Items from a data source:
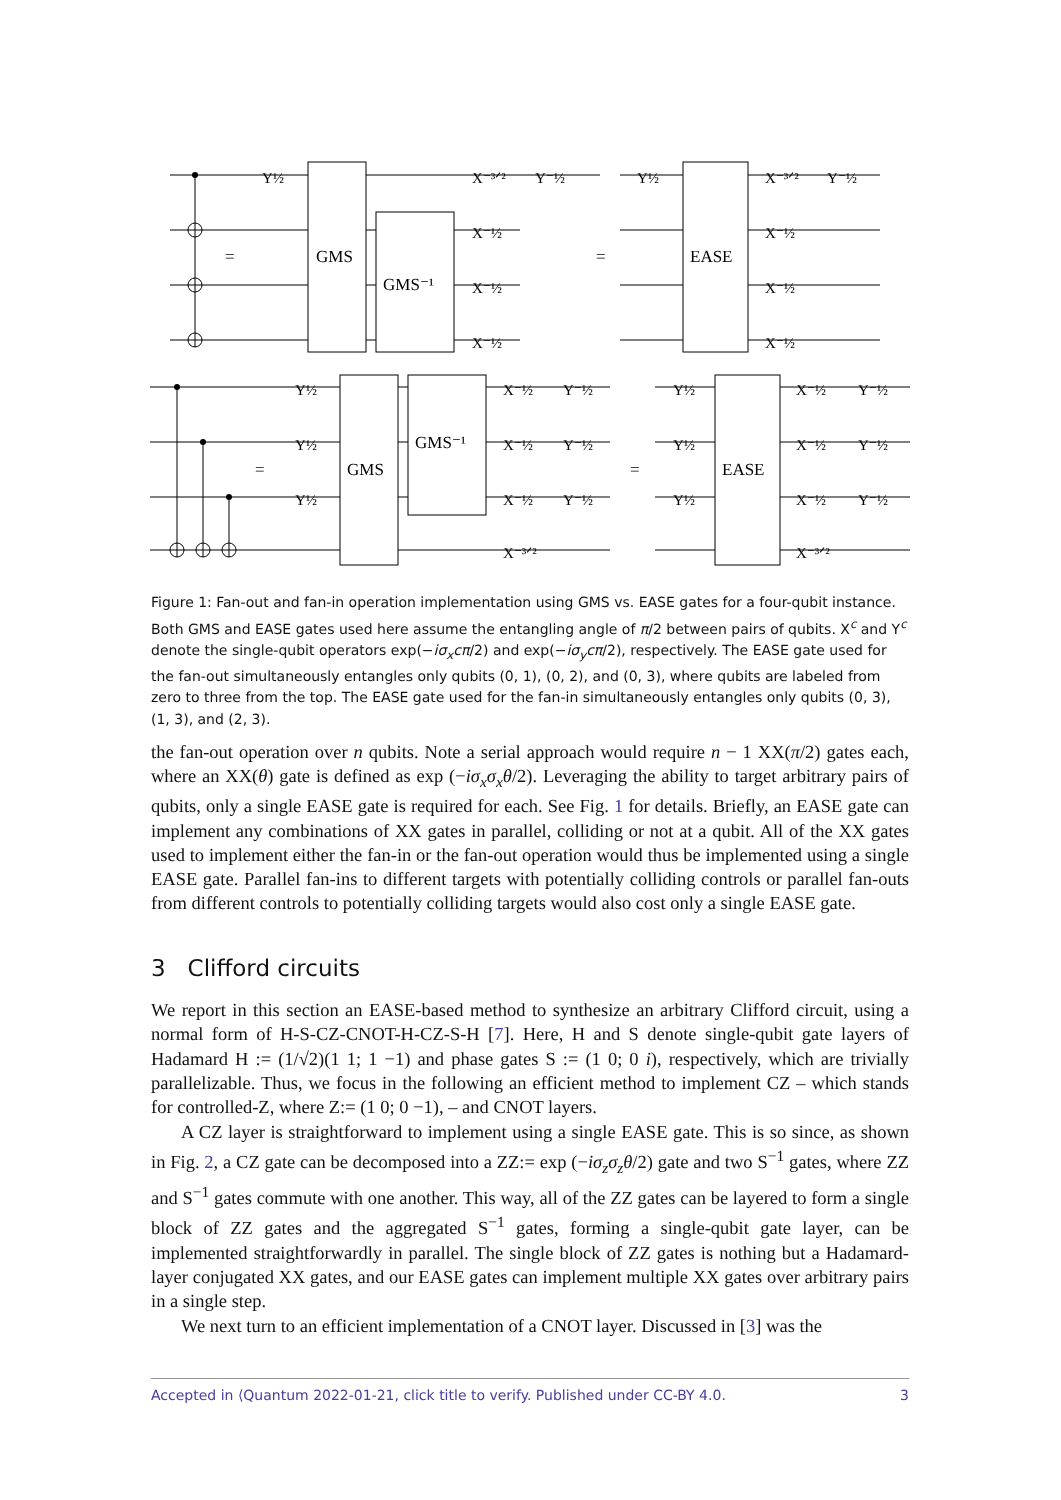=
=
=
=
GMS
GMS⁻¹
EASE
GMS
GMS⁻¹
EASE
Y½
X⁻³ᐟ²
Y⁻½
X⁻½
X⁻½
X⁻½
Y½
X⁻³ᐟ²
Y⁻½
X⁻½
X⁻½
X⁻½
Y½
Y½
Y½
X⁻½
Y⁻½
X⁻½
Y⁻½
X⁻½
Y⁻½
X⁻³ᐟ²
Y½
Y½
Y½
X⁻½
Y⁻½
X⁻½
Y⁻½
X⁻½
Y⁻½
X⁻³ᐟ²
Figure 1: Fan-out and fan-in operation implementation using GMS vs. EASE gates for a four-qubit instance. Both GMS and EASE gates used here assume the entangling angle of π/2 between pairs of qubits. X<sup>c</sup> and Y<sup>c</sup> denote the single-qubit operators exp(−iσ<sub>x</sub>cπ/2) and exp(−iσ<sub>y</sub>cπ/2), respectively. The EASE gate used for the fan-out simultaneously entangles only qubits (0, 1), (0, 2), and (0, 3), where qubits are labeled from zero to three from the top. The EASE gate used for the fan-in simultaneously entangles only qubits (0, 3), (1, 3), and (2, 3).
the fan-out operation over n qubits. Note a serial approach would require n − 1 XX(π/2) gates each, where an XX(θ) gate is defined as exp (−iσ<sub>x</sub>σ<sub>x</sub>θ/2). Leveraging the ability to target arbitrary pairs of qubits, only a single EASE gate is required for each. See Fig. 1 for details. Briefly, an EASE gate can implement any combinations of XX gates in parallel, colliding or not at a qubit. All of the XX gates used to implement either the fan-in or the fan-out operation would thus be implemented using a single EASE gate. Parallel fan-ins to different targets with potentially colliding controls or parallel fan-outs from different controls to potentially colliding targets would also cost only a single EASE gate.
3 Clifford circuits
We report in this section an EASE-based method to synthesize an arbitrary Clifford circuit, using a normal form of H-S-CZ-CNOT-H-CZ-S-H [7]. Here, H and S denote single-qubit gate layers of Hadamard H := (1/√2)(1 1; 1 −1) and phase gates S := (1 0; 0 i), respectively, which are trivially parallelizable. Thus, we focus in the following an efficient method to implement CZ – which stands for controlled-Z, where Z:= (1 0; 0 −1), – and CNOT layers.
A CZ layer is straightforward to implement using a single EASE gate. This is so since, as shown in Fig. 2, a CZ gate can be decomposed into a ZZ:= exp (−iσ<sub>z</sub>σ<sub>z</sub>θ/2) gate and two S<sup>−1</sup> gates, where ZZ and S<sup>−1</sup> gates commute with one another. This way, all of the ZZ gates can be layered to form a single block of ZZ gates and the aggregated S<sup>−1</sup> gates, forming a single-qubit gate layer, can be implemented straightforwardly in parallel. The single block of ZZ gates is nothing but a Hadamard-layer conjugated XX gates, and our EASE gates can implement multiple XX gates over arbitrary pairs in a single step.
We next turn to an efficient implementation of a CNOT layer. Discussed in [3] was the
Accepted in ⟨Quantum 2022-01-21, click title to verify. Published under CC-BY 4.0. 3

▶ **EXERCISE REQUIREMENTS**
Without the pictures, give all of the entries above again exactly.

▶ **SOLUTION BELOW**
=
=
=
=
GMS
GMS⁻¹
EASE
GMS
GMS⁻¹
EASE
Y½
X⁻³ᐟ²
Y⁻½
X⁻½
X⁻½
X⁻½
Y½
X⁻³ᐟ²
Y⁻½
X⁻½
X⁻½
X⁻½
Y½
Y½
Y½
X⁻½
Y⁻½
X⁻½
Y⁻½
X⁻½
Y⁻½
X⁻³ᐟ²
Y½
Y½
Y½
X⁻½
Y⁻½
X⁻½
Y⁻½
X⁻½
Y⁻½
X⁻³ᐟ²
Figure 1: Fan-out and fan-in operation implementation using GMS vs. EASE gates for a four-qubit instance. Both GMS and EASE gates used here assume the entangling angle of π/2 between pairs of qubits. X<sup>c</sup> and Y<sup>c</sup> denote the single-qubit operators exp(−iσ<sub>x</sub>cπ/2) and exp(−iσ<sub>y</sub>cπ/2), respectively. The EASE gate used for the fan-out simultaneously entangles only qubits (0, 1), (0, 2), and (0, 3), where qubits are labeled from zero to three from the top. The EASE gate used for the fan-in simultaneously entangles only qubits (0, 3), (1, 3), and (2, 3).
the fan-out operation over n qubits. Note a serial approach would require n − 1 XX(π/2) gates each, where an XX(θ) gate is defined as exp (−iσ<sub>x</sub>σ<sub>x</sub>θ/2). Leveraging the ability to target arbitrary pairs of qubits, only a single EASE gate is required for each. See Fig. 1 for details. Briefly, an EASE gate can implement any combinations of XX gates in parallel, colliding or not at a qubit. All of the XX gates used to implement either the fan-in or the fan-out operation would thus be implemented using a single EASE gate. Parallel fan-ins to different targets with potentially colliding controls or parallel fan-outs from different controls to potentially colliding targets would also cost only a single EASE gate.
3 Clifford circuits
We report in this section an EASE-based method to synthesize an arbitrary Clifford circuit, using a normal form of H-S-CZ-CNOT-H-CZ-S-H [7]. Here, H and S denote single-qubit gate layers of Hadamard H := (1/√2)(1 1; 1 −1) and phase gates S := (1 0; 0 i), respectively, which are trivially parallelizable. Thus, we focus in the following an efficient method to implement CZ – which stands for controlled-Z, where Z:= (1 0; 0 −1), – and CNOT layers.
A CZ layer is straightforward to implement using a single EASE gate. This is so since, as shown in Fig. 2, a CZ gate can be decomposed into a ZZ:= exp (−iσ<sub>z</sub>σ<sub>z</sub>θ/2) gate and two S<sup>−1</sup> gates, where ZZ and S<sup>−1</sup> gates commute with one another. This way, all of the ZZ gates can be layered to form a single block of ZZ gates and the aggregated S<sup>−1</sup> gates, forming a single-qubit gate layer, can be implemented straightforwardly in parallel. The single block of ZZ gates is nothing but a Hadamard-layer conjugated XX gates, and our EASE gates can implement multiple XX gates over arbitrary pairs in a single step.
We next turn to an efficient implementation of a CNOT layer. Discussed in [3] was the
Accepted in ⟨Quantum 2022-01-21, click title to verify. Published under CC-BY 4.0. 3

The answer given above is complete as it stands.